→ **PROVIDED TEXT**
Ok, first off, I understand all of this, I'm just asking an easy method of how to explain it to others.

My Math teacher (8th grade, Pre-AP) said that the simplest way to write "empty set" was a zero with a slash through it.

I was the only one in the class who understood the difference between 0 and empty set (concept-wise, not written). So naturally, my math teacher wants me to (on Wed.) explain to the class why zero and empty set are two TOTALLY different things.

How can I explain to thick-skulled "Honor" students (honestly, Pre-AP is too easy these days) how empty set and zero are different?

Should I do something like x+2 = x+99 and then have them substitute x with 0 to prove 0 doesnt work?

"God, help me from the land of those with a IQ that doesnt change with exponents."

got me there. I'm seventh grade and I understand, but.... how do you teach other?

There's an easier route: Instead of a slashed zero, just use {}.

Or the real name for it is null. Who is your teacher because I think I have heard that before.

It is used in some lower maths but it's really useless as soon as they start using phi for angles (for obvious reasons). I'm not exactly sure what you mean by empty set, but I think I use the good old "does not exist" or "undefined" abbreviated by DNE or und. respectively.

What the hell is an empy set anyways? I'm in Int 3 (Yes, my school's system is screwed)

→ **CHECK YOUR UNDERSTANDING**
1/ Reproduce the forum thread on zero and the empty set from "Should I do" up to and including "you teach other?", renaming "substitute" as "replace".
2/ Carry the forum thread on zero and the empty set further, picking up right after its final post.
Nothing in the saved entries is needed here.

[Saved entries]

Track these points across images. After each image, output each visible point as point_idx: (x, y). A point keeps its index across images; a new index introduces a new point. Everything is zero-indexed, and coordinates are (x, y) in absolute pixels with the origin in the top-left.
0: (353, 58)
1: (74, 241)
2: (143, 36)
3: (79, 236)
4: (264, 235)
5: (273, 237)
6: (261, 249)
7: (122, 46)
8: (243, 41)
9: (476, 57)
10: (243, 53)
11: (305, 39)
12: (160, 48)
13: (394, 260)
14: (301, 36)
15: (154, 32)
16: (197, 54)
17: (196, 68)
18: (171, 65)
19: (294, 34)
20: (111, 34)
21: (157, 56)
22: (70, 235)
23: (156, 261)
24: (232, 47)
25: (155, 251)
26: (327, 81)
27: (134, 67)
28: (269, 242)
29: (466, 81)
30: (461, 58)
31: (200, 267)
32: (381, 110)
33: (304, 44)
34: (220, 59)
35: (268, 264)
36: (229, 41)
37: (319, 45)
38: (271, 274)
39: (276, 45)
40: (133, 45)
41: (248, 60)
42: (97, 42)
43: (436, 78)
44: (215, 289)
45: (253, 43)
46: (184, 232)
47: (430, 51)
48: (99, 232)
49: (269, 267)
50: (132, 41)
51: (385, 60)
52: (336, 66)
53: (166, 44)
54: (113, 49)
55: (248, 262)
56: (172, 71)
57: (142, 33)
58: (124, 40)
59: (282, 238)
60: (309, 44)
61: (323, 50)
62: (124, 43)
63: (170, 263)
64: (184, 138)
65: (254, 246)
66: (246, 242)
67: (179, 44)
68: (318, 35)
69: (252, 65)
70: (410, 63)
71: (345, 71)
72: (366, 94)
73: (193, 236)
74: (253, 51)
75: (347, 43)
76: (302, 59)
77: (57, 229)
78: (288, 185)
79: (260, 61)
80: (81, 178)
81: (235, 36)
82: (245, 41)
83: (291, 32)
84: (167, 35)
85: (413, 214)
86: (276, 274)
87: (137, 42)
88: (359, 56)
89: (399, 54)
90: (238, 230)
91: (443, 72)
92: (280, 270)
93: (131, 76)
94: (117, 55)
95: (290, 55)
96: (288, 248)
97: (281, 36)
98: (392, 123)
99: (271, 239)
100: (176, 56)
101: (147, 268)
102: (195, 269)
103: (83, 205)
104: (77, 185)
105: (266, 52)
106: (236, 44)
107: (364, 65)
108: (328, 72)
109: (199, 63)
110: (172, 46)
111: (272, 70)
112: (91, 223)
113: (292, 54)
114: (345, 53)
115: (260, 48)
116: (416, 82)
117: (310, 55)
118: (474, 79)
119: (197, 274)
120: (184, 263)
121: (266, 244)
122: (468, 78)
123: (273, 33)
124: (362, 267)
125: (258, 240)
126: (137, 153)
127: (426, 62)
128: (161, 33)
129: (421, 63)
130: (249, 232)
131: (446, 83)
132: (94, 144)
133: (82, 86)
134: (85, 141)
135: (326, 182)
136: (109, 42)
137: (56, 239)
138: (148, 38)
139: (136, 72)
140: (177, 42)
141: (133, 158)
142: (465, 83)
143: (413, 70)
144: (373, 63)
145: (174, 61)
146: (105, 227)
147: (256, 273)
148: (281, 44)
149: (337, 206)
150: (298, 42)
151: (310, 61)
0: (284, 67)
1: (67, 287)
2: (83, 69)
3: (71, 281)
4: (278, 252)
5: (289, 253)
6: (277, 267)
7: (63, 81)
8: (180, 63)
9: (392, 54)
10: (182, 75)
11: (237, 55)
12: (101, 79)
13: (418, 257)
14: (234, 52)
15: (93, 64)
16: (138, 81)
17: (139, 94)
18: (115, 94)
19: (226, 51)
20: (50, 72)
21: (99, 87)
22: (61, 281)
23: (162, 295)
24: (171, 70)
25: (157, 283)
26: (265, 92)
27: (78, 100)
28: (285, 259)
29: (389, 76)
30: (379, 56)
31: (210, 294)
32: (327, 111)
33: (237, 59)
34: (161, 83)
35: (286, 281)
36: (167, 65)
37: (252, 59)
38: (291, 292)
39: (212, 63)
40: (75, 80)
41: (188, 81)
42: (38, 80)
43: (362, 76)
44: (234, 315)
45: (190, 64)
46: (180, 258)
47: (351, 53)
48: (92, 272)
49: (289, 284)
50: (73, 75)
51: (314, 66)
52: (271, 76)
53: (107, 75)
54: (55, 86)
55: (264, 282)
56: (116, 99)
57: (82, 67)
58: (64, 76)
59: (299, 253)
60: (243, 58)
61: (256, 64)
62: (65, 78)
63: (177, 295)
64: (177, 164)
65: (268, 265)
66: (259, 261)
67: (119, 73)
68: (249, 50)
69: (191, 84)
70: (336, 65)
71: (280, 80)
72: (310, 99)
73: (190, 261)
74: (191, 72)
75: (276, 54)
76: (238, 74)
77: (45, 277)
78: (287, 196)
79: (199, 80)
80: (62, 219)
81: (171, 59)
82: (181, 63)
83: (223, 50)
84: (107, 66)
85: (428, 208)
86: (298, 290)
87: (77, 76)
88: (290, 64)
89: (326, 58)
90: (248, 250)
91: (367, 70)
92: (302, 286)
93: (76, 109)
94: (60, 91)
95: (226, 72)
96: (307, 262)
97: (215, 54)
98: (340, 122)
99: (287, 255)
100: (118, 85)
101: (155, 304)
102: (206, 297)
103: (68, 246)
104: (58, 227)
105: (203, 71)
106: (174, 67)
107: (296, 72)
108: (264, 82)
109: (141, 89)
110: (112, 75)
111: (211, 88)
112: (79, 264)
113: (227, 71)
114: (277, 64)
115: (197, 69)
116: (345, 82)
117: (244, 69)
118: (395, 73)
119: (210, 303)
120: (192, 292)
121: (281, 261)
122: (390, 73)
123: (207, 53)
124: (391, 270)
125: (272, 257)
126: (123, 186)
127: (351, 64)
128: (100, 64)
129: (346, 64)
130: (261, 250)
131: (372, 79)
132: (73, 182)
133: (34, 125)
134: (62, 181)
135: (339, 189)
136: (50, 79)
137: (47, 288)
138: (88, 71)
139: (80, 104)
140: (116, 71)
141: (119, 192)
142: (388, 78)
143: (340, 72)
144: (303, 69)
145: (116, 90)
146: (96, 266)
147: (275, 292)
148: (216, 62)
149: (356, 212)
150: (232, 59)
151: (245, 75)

--

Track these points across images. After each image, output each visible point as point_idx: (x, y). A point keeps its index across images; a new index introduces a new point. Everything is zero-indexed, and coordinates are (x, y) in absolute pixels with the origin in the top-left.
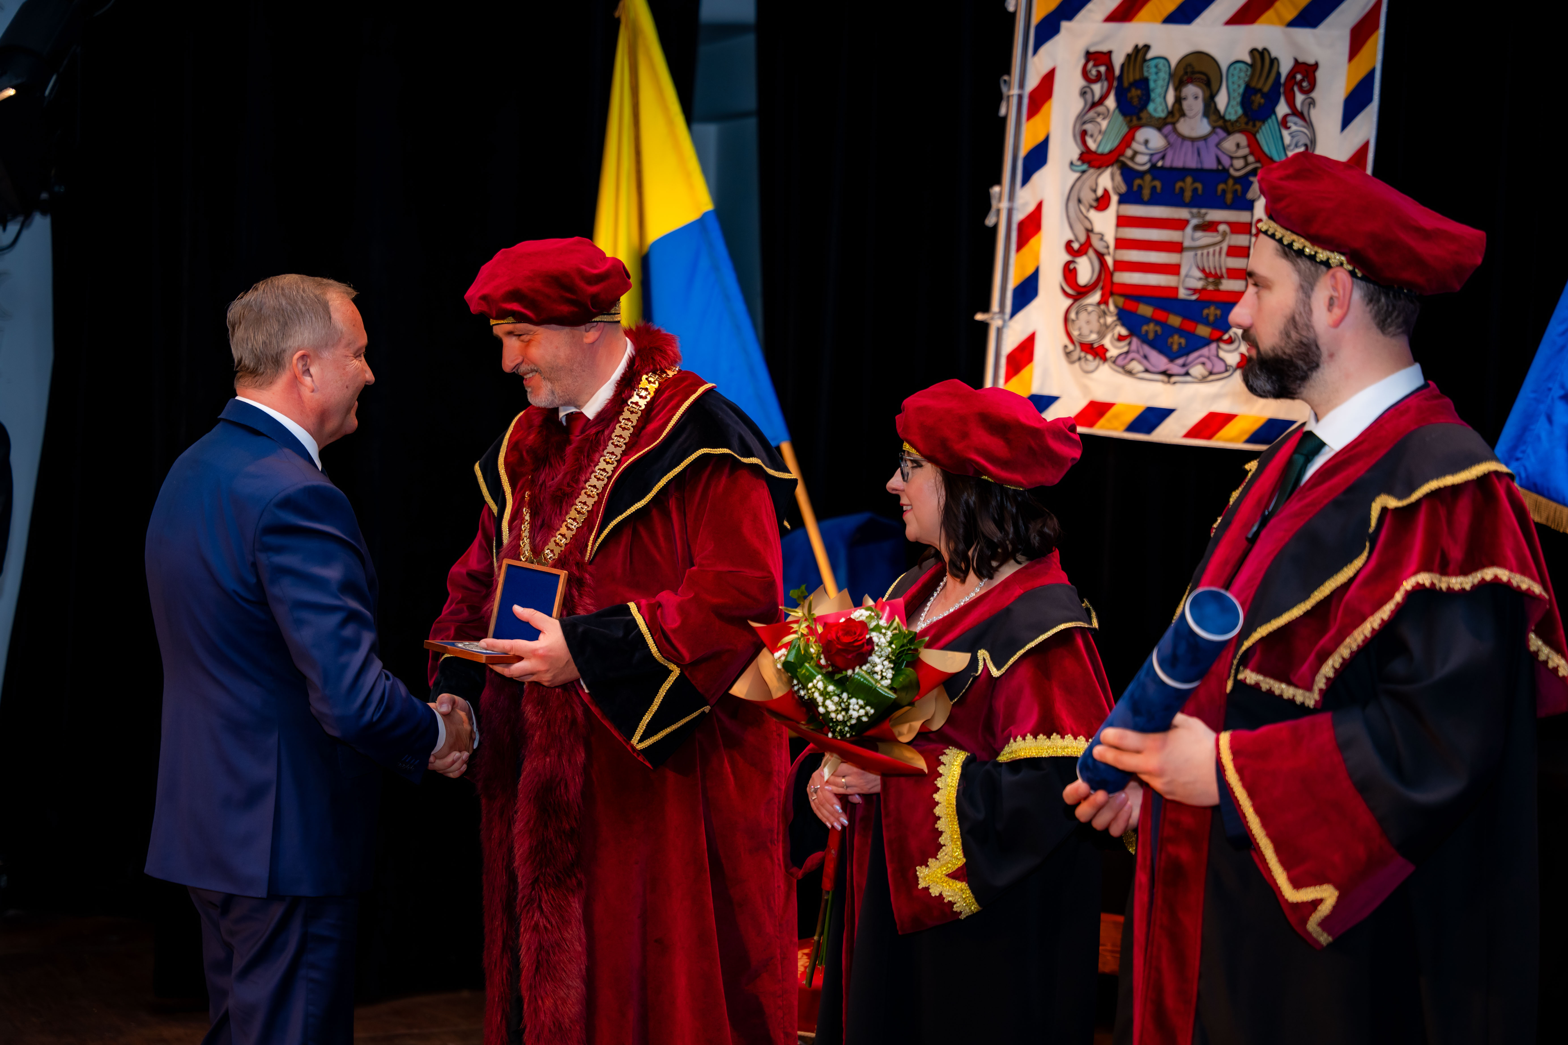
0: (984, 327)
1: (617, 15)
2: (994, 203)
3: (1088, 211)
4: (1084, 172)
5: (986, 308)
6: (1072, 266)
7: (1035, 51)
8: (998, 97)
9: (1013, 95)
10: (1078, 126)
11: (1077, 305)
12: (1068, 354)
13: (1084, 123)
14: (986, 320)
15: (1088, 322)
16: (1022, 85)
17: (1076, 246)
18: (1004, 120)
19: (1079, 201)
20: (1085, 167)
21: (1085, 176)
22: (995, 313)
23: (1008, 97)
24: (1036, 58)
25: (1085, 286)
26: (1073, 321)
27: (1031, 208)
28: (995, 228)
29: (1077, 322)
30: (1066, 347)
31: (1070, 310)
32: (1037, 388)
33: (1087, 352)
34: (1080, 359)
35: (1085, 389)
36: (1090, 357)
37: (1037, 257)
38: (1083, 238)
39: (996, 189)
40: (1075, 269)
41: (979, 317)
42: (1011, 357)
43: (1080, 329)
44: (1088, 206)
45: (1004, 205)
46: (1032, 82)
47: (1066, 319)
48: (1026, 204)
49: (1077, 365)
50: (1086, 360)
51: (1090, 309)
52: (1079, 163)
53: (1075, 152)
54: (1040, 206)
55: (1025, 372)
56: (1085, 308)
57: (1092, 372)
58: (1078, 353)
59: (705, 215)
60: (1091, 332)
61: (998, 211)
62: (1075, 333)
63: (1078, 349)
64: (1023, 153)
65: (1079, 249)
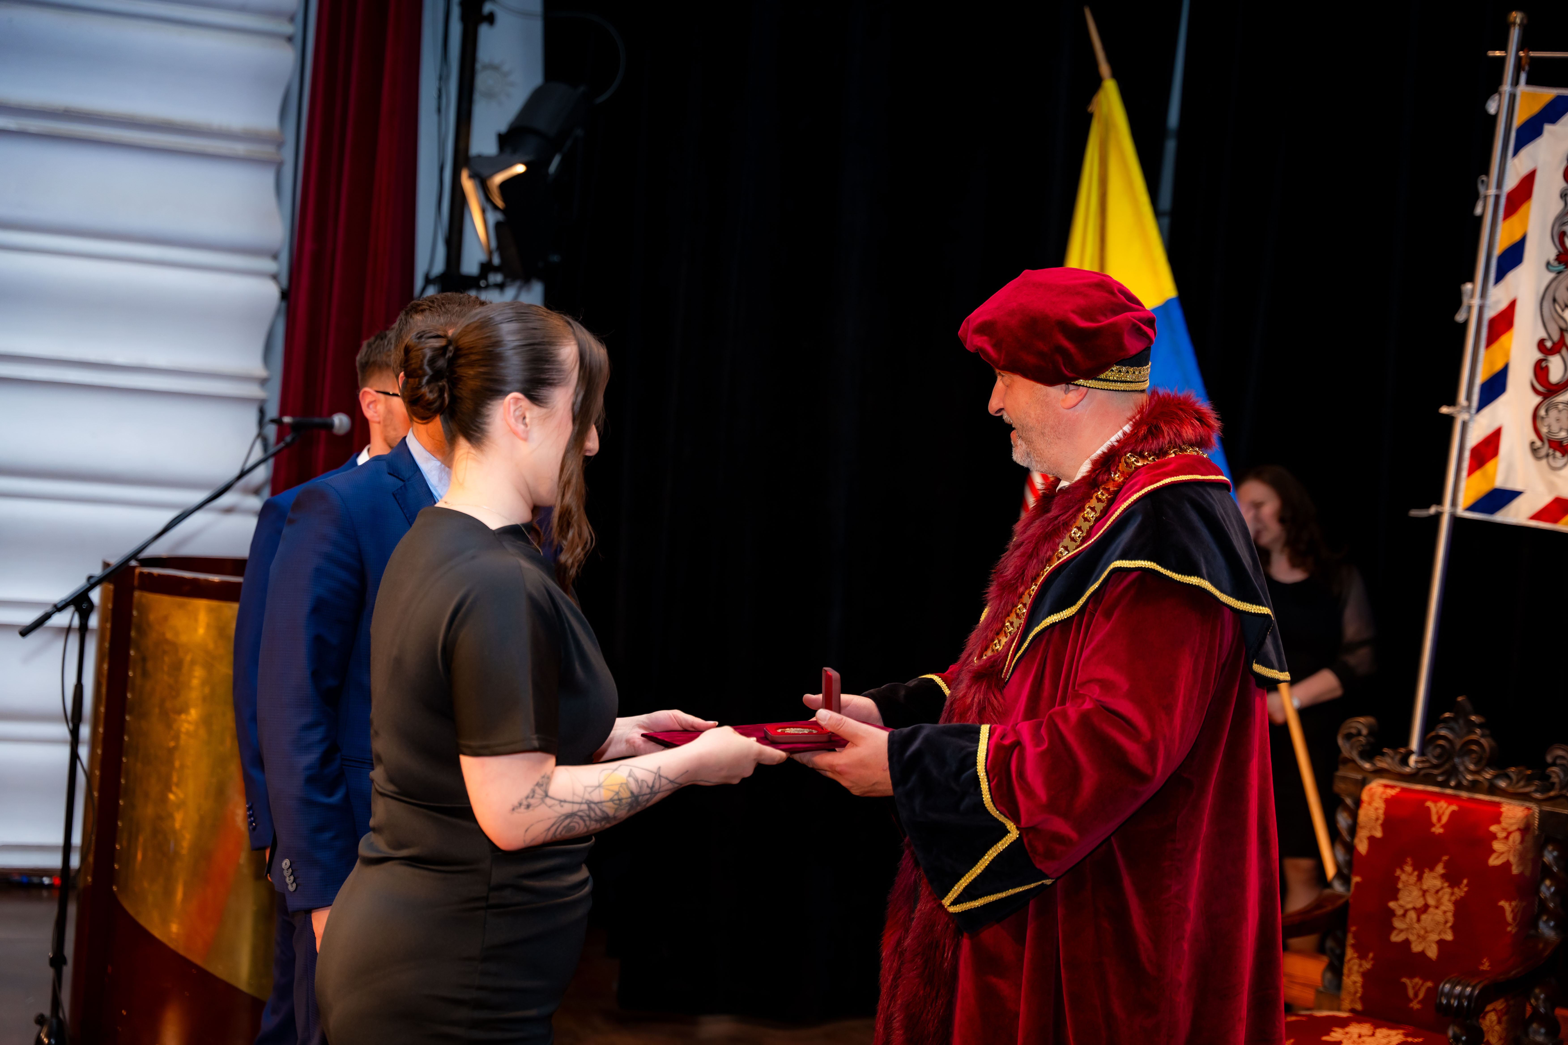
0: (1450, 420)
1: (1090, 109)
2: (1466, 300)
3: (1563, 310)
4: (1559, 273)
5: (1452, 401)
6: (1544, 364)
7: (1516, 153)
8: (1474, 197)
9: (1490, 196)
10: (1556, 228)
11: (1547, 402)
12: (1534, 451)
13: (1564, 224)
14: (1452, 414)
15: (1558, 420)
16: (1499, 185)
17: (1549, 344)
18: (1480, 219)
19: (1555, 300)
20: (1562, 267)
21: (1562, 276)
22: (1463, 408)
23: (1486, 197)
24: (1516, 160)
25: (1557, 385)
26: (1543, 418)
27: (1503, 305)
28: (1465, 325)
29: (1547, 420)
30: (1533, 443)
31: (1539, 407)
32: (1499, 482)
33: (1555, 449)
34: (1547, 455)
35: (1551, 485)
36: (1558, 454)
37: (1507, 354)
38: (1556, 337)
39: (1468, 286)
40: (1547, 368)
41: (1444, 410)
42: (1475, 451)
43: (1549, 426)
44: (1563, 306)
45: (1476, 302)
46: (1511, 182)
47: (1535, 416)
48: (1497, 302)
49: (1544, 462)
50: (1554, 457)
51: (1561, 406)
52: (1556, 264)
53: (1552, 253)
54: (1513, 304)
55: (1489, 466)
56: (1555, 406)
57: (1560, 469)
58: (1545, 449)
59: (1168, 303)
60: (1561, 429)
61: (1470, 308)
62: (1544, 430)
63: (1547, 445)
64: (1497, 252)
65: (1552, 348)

* * *

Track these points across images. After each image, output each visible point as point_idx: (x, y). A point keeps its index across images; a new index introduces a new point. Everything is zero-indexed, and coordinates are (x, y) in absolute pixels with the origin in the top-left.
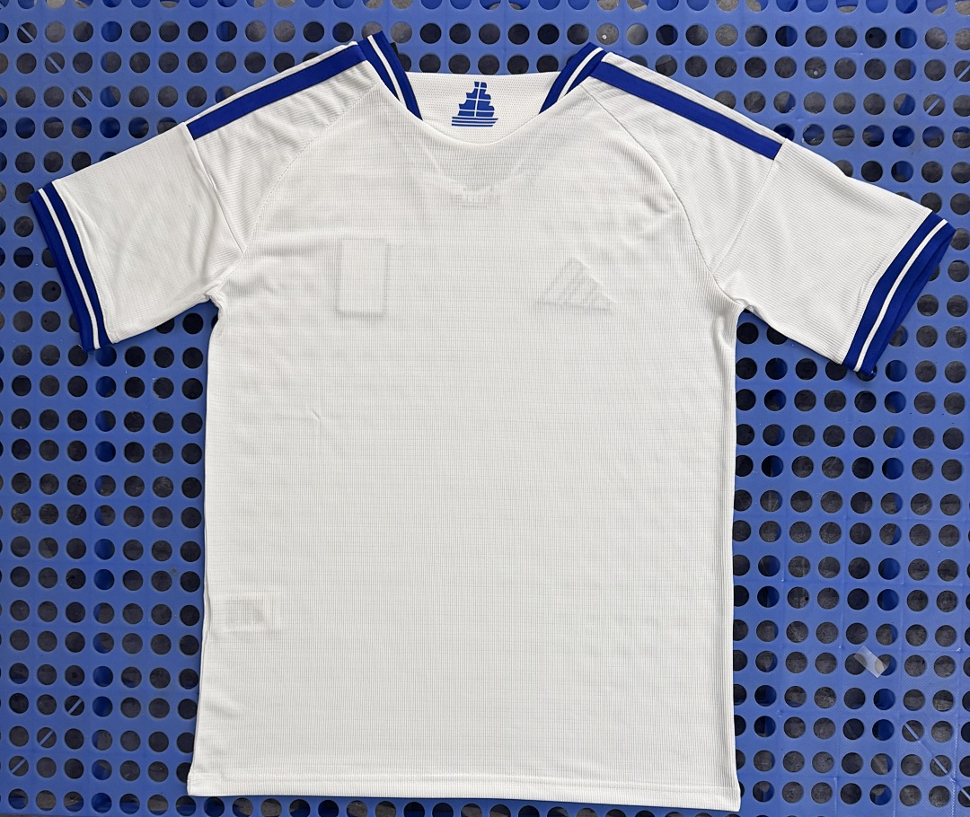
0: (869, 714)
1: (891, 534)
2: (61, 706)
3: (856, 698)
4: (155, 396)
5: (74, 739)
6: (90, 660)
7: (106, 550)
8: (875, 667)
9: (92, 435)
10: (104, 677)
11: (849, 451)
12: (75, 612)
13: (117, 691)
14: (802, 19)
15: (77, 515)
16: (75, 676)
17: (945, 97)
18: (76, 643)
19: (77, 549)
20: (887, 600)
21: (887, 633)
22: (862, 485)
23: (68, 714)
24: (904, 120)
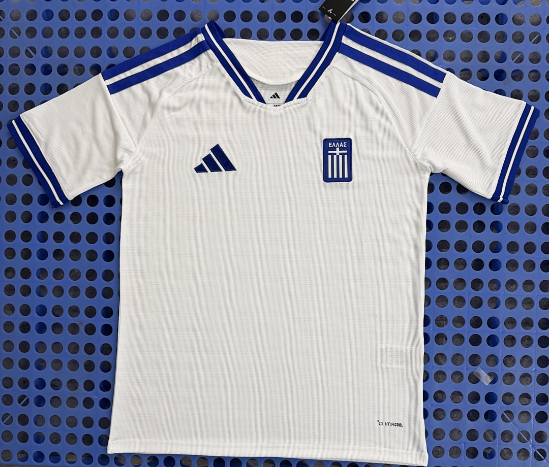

→ **ANSWERS BY TASK**
1/
Should I do something like x+2 = x+99 and then have them replace x with 0 to prove 0 doesnt work?

"God, help me from the land of those with a IQ that doesnt change with exponents."

got me there. I'm seventh grade and I understand, but.... how do you teach other?

2/
Just say that if the set has the number 0, then it isn't empty. A null set has NOTHING in it.

A solution set is a set of values that satisfies an equation. (IE, for [x^2 - 1] = 0, the solution set is {-1, 1}). If no values satisfy the equation, then you have an empty set.

lets have the question be x^2<3

The answer set will be {3,7,5,4,2}
none of them are less than 3, so it would be a null set . You would symbolize this by (/). However zero does not work in that set either.

... an answer set is not a predetermined thing. If you are given an equation, the answer set is *determined* by what satisfies the equation. If nothing satisfies it, *then* you have a null set.

For inequalities, the solution set is given by a range of numbers. The solution set for x^2 - 1 < 0 would be (-1,1), the solution set for x^2 - 1 <= 0 would be [-1,1], and the solution set for x^2 - 1 > 0 is (-infinity, -1)U(1, infinity).

thanks everyone, i should do fine....